* **ASSIGNMENT**
Reproduce the part of the passage on Northern Ireland and the Irish Free State starting at "The government of" and ending at "for whatever consequence.".

* **QUOTED PASSAGE**
The government of Northern Ireland attempted to restore order by trying to set up a police force which was dedicated to making harmony between the Protestants and the Catholics, however this only yet intensified the violence rather than maintaining any form of order. Eventually the police were given the power to imprison people who they thought to be at fault without the need for a trial, due to the special powers act of 1922 and the offences against the state act of 1924.

The establishment of Ireland as a free state from Britain had a great impact on the cause of the civil war. Due to dispute and unsettled disagreements, anyone that had an opinion on whether or not the situation at hand should be carried out to allow Ireland to become free or to keep it under British rule, voiced it for whatever consequence.

Dataset records:
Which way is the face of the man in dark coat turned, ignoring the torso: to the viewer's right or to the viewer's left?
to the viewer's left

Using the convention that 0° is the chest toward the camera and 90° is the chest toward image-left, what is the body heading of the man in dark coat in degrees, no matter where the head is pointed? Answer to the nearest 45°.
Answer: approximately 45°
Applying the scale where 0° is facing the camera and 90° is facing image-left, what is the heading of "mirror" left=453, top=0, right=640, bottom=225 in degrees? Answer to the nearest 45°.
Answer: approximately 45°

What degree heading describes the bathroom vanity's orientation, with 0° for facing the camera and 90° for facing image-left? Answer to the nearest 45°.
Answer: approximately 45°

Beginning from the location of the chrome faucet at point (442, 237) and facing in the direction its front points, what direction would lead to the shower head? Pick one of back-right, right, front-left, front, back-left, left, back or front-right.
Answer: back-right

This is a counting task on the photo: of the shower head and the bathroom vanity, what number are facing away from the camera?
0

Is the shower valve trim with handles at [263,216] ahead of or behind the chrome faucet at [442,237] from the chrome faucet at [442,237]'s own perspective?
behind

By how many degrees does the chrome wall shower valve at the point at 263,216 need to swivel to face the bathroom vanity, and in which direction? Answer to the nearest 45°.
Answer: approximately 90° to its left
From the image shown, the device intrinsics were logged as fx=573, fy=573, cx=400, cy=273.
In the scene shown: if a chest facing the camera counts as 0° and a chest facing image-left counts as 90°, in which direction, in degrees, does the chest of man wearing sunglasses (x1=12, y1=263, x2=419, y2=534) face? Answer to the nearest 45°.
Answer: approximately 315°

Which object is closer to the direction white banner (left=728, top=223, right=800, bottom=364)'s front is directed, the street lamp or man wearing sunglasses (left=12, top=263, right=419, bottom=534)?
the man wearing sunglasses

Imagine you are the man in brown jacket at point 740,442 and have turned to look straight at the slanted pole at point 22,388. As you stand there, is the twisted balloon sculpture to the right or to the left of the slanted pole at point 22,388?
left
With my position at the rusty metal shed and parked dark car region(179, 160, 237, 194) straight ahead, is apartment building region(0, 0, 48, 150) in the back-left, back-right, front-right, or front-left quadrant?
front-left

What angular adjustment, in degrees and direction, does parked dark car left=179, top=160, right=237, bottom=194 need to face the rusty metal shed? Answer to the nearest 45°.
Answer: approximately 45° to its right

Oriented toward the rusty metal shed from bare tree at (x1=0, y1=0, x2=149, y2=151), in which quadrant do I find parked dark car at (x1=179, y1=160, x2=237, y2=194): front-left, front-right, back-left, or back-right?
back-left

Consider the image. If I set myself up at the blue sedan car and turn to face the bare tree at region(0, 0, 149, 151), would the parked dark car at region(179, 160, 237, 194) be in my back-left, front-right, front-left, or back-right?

* **SOLUTION FOR THIS TASK**
The government of Northern Ireland attempted to restore order by trying to set up a police force which was dedicated to making harmony between the Protestants and the Catholics, however this only yet intensified the violence rather than maintaining any form of order. Eventually the police were given the power to imprison people who they thought to be at fault without the need for a trial, due to the special powers act of 1922 and the offences against the state act of 1924.

The establishment of Ireland as a free state from Britain had a great impact on the cause of the civil war. Due to dispute and unsettled disagreements, anyone that had an opinion on whether or not the situation at hand should be carried out to allow Ireland to become free or to keep it under British rule, voiced it for whatever consequence.